I'm in a similar position - trying to drag my heels as much as I can; not wanting to help her make this happen but not wanting to make her headspace any worse than it already is...
Me: 36 Her: 35 Together 7/09 Married 8/7/10 Separate rooms since at least April 11 "I've decided I want a divorce" 12/5/11 She moves out of state/files 2/7/12 Dissolution final 5/12
Thanks Labug & Wendy. I'm familiar with the Spiers Doctrine- kinda used it during deployments, but never in regard to my M. Strange- I have an easier time visualizing death/ dismemberment in Afghanistan than I have dealing w/ the possible worst case scenerio for my M.
This afternoon should be interesting....trying to prepare myself. My W & I are meeting a relative to tell them about the D....well...She is telling & I am attending. *** He is the Catholic priest that married us 17 yrs ago, our Boys' Godfather, close friend & an Uncle. I'm curious how my W will worm her way out of answering the question ; "Have you attended M C. ?" .... Yup, I know that question is coming, I want to attend MC, but she said that she is past that & wants to move on.
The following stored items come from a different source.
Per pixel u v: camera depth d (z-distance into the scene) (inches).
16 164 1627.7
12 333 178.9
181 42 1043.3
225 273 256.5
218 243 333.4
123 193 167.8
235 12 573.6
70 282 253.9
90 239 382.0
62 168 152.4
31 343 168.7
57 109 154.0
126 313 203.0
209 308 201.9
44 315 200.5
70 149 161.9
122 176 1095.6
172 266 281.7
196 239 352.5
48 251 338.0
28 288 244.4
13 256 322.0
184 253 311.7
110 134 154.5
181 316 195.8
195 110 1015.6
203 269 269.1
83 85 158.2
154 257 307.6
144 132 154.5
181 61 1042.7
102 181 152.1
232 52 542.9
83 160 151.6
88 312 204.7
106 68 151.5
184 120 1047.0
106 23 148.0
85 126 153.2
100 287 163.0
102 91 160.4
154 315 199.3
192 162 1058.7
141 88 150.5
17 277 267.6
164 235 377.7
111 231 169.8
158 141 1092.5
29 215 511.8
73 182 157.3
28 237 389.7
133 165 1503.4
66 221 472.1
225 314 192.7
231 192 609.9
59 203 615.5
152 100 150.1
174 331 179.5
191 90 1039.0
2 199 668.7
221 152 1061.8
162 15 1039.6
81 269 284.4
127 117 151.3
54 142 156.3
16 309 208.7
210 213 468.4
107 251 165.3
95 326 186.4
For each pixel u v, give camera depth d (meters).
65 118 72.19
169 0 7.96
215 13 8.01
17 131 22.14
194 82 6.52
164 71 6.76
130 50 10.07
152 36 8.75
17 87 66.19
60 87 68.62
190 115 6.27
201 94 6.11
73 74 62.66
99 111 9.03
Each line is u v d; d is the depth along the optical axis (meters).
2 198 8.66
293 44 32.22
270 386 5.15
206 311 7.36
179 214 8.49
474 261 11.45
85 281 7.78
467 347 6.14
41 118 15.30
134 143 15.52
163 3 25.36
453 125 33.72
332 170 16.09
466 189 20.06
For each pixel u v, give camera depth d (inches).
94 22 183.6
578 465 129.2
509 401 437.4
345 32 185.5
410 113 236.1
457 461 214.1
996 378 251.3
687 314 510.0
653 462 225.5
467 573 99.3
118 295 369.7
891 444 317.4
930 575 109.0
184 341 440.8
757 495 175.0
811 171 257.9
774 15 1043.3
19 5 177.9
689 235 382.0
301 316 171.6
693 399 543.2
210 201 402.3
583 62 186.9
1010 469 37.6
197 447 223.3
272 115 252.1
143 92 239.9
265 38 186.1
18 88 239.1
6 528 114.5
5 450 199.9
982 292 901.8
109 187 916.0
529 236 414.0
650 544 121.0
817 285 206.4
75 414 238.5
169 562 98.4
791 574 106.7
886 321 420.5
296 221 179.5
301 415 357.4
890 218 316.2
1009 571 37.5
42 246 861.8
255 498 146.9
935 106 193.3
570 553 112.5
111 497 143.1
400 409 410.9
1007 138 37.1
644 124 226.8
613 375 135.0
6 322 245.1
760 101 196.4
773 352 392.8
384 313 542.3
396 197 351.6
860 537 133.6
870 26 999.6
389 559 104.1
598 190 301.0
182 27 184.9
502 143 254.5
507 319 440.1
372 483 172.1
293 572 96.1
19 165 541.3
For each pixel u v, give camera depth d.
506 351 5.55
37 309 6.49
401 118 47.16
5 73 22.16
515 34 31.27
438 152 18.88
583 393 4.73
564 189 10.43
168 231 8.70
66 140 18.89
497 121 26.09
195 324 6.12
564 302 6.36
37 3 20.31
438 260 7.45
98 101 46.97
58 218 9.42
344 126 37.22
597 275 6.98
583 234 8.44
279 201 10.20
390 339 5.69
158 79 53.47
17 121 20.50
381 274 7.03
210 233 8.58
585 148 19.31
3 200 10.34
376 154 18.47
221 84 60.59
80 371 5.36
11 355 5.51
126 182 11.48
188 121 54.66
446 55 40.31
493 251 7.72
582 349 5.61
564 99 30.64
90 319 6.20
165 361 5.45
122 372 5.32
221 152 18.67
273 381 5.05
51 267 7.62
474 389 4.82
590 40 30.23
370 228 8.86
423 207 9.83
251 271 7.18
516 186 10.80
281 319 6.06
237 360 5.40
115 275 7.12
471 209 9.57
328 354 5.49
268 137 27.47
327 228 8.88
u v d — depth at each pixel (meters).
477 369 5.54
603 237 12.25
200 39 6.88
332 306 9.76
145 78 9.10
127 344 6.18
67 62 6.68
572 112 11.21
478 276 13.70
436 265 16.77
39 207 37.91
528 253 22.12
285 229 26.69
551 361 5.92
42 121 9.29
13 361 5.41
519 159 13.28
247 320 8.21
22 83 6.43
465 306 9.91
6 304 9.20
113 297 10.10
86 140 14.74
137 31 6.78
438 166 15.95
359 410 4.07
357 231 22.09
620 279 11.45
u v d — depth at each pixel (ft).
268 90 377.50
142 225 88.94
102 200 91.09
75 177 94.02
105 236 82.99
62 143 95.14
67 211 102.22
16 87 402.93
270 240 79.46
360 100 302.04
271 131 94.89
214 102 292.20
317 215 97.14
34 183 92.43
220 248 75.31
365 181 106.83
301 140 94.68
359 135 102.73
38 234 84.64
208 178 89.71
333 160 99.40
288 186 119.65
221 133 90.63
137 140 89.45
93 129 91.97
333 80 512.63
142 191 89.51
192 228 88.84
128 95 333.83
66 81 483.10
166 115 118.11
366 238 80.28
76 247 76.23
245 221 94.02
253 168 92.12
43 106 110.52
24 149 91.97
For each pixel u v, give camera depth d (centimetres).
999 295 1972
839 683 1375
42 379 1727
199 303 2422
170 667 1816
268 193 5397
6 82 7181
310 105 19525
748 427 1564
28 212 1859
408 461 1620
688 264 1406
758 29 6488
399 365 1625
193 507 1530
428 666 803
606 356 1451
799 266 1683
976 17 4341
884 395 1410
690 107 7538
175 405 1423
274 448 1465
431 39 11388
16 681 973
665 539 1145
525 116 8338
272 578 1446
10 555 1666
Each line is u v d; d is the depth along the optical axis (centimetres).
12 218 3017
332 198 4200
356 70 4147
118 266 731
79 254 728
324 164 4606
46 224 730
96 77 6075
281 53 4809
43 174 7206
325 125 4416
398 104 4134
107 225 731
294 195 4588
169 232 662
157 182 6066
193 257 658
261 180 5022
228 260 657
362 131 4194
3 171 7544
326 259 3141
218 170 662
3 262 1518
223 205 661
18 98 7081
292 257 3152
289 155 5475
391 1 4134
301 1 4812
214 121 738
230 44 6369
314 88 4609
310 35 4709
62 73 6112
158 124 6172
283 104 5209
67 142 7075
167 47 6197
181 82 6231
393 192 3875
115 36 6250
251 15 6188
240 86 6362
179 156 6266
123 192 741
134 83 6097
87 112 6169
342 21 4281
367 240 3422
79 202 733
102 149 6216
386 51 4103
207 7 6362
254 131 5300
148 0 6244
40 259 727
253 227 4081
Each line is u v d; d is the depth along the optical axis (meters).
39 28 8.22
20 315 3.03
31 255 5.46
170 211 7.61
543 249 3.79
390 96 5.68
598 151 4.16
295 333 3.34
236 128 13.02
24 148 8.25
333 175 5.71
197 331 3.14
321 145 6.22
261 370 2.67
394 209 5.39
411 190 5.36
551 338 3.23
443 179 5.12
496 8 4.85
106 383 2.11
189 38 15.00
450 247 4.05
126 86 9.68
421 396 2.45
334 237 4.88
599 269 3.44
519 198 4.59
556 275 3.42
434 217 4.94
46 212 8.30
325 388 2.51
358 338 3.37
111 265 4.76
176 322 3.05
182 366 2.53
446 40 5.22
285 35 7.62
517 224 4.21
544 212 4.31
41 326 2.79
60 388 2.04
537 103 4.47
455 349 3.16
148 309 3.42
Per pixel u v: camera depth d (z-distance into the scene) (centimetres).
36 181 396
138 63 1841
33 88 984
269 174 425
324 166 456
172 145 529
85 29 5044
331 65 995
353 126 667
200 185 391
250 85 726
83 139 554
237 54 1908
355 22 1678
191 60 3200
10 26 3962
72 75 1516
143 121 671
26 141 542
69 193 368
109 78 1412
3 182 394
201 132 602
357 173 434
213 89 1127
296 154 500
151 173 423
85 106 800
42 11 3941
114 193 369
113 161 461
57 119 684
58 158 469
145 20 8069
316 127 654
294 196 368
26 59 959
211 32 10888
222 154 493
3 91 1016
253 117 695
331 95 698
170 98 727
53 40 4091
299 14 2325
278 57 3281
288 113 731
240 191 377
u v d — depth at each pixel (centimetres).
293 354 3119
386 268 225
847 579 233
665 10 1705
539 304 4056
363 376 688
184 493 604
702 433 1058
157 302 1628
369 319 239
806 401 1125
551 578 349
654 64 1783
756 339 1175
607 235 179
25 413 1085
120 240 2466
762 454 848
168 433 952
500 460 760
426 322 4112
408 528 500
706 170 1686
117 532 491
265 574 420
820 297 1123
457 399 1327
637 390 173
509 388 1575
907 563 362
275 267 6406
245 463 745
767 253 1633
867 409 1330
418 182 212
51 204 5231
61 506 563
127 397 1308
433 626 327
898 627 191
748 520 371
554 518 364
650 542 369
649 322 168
Her closest relatives are furious at her & have broken off communication, at least temporarily. I was proud of myself- When they spoke with me, I was only positive, didn't say one negative thing about W. Simply said that I love her,I'm working on ME & I'll continie to be the best Dad ever. The more time that I spend with her, the more I believe that she is &$%## nuts. I love my crazy W though & still want to keep the family intact. Working on some type of GAL everyday- gym, group hikes, yoga, D/S support group ect, & IC once a week... Also getting paperwork together for grad school. GAL is easier to do while I'm on vacation- starting work again in two weeks, but will still try to do something everyday. Thanks Everyone for the support. Wishing you the best & sending good vibes for 2012! P
(F.K.A. Broken422)
US 40's M 17,T 19 2 BOYS 13,16 Divorced 4/2012 11/2011 W SAID SHE WANTS D
"When it is dark enough,you can see the stars"- Ralph Waldo Emerson
Try not to have any expectation, keep your positive attitude, don't add anything to the conversation unless you are asked and keep acting as it. Continue to treat her with the love and respect you've shown before.
I think you will do fine.
Me 57/H 58 M36 S 2.5yrs R 12/13
Let me give up the need to know why things happen as they do. I will never know and constant wondering is constant suffering. Caroline Myss
Good luck today, I know it won't be easy to listen to her talk about your break-up. Keep your chin up and don't make excuses for her when you meet with the close friend- she has to face the music of her choices.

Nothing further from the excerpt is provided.